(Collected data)
........
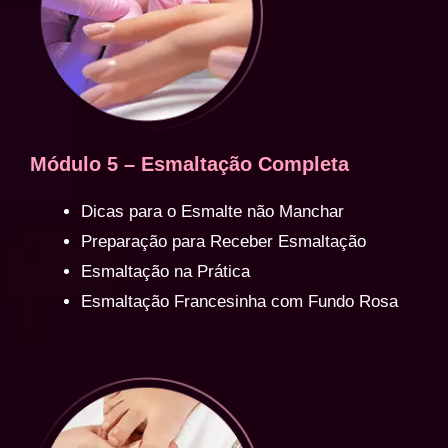
Módulo 5 – Esmaltação Completa
Dicas para o Esmalte não Manchar
Preparação para Receber Esmaltação
Esmaltação na Prática
Esmaltação Francesinha com Fundo Rosa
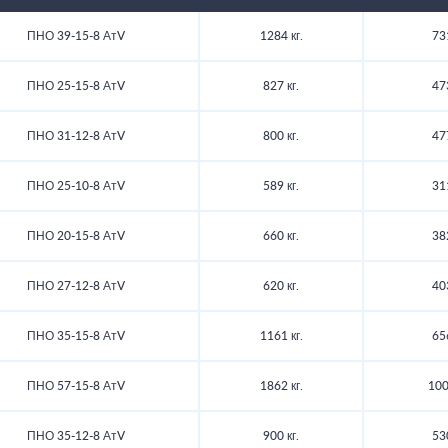
ПНО 39-15-8 АтV
1284 кг.
73
ПНО 25-15-8 АтV
827 кг.
47
ПНО 31-12-8 АтV
800 кг.
47
ПНО 25-10-8 АтV
589 кг.
31
ПНО 20-15-8 АтV
660 кг.
38
ПНО 27-12-8 АтV
620 кг.
40
ПНО 35-15-8 АтV
1161 кг.
65
ПНО 57-15-8 АтV
1862 кг.
100
ПНО 35-12-8 АтV
900 кг.
53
........
About this task: Excluding the pictures, output every entry above without alteration.

Result of the task:
Módulo 5 – Esmaltação Completa
Dicas para o Esmalte não Manchar
Preparação para Receber Esmaltação
Esmaltação na Prática
Esmaltação Francesinha com Fundo Rosa
ПНО 39-15-8 АтV
1284 кг.
73
ПНО 25-15-8 АтV
827 кг.
47
ПНО 31-12-8 АтV
800 кг.
47
ПНО 25-10-8 АтV
589 кг.
31
ПНО 20-15-8 АтV
660 кг.
38
ПНО 27-12-8 АтV
620 кг.
40
ПНО 35-15-8 АтV
1161 кг.
65
ПНО 57-15-8 АтV
1862 кг.
100
ПНО 35-12-8 АтV
900 кг.
53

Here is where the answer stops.